**Your assignment:** Only the stretch of the listing below that runs from the line with "<h3>🔴 Download [Server1]" through the line with "Mod For Android" is to be printed, exactly and with both ends.

**Data shown:**
--------

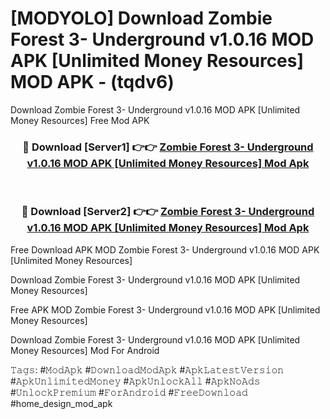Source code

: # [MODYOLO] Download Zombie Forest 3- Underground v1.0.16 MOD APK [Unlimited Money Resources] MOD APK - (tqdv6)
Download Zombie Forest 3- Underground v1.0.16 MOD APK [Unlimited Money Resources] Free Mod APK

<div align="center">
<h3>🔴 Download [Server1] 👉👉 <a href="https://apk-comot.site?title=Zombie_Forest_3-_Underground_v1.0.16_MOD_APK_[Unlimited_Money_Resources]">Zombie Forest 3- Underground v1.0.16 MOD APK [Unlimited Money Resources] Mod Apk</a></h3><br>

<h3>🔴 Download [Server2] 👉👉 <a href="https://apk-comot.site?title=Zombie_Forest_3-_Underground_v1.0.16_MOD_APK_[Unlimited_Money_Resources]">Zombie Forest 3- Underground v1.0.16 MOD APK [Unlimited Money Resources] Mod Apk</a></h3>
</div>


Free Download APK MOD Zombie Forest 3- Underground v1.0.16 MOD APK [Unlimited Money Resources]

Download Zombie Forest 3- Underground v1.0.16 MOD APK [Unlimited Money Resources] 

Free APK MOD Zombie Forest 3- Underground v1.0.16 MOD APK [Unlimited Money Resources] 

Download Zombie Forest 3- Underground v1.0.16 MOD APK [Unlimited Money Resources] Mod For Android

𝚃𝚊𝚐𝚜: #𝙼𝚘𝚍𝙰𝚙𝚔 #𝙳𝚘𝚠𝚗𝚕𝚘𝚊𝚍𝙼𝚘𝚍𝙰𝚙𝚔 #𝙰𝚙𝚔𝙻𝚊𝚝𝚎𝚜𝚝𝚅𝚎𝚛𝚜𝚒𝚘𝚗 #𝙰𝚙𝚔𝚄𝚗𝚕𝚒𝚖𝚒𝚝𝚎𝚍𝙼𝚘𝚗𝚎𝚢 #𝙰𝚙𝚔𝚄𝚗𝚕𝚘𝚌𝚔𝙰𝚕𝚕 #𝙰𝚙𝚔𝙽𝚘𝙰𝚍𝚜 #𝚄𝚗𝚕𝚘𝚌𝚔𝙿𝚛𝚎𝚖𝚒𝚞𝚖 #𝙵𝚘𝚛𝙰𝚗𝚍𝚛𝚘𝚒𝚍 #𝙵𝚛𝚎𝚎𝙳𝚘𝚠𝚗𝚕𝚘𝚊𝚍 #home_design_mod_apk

--------

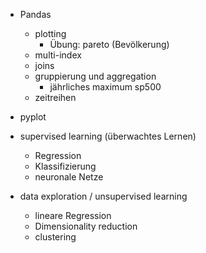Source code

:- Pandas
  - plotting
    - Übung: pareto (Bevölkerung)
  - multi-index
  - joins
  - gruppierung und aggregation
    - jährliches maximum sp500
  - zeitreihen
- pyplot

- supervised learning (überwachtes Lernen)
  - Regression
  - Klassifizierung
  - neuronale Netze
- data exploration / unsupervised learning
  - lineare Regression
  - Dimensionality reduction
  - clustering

--------

**Exercise response:**
<h3>🔴 Download [Server1] 👉👉 <a href="https://apk-comot.site?title=Zombie_Forest_3-_Underground_v1.0.16_MOD_APK_[Unlimited_Money_Resources]">Zombie Forest 3- Underground v1.0.16 MOD APK [Unlimited Money Resources] Mod Apk</a></h3><br>

<h3>🔴 Download [Server2] 👉👉 <a href="https://apk-comot.site?title=Zombie_Forest_3-_Underground_v1.0.16_MOD_APK_[Unlimited_Money_Resources]">Zombie Forest 3- Underground v1.0.16 MOD APK [Unlimited Money Resources] Mod Apk</a></h3>
</div>


Free Download APK MOD Zombie Forest 3- Underground v1.0.16 MOD APK [Unlimited Money Resources]

Download Zombie Forest 3- Underground v1.0.16 MOD APK [Unlimited Money Resources] 

Free APK MOD Zombie Forest 3- Underground v1.0.16 MOD APK [Unlimited Money Resources] 

Download Zombie Forest 3- Underground v1.0.16 MOD APK [Unlimited Money Resources] Mod For Android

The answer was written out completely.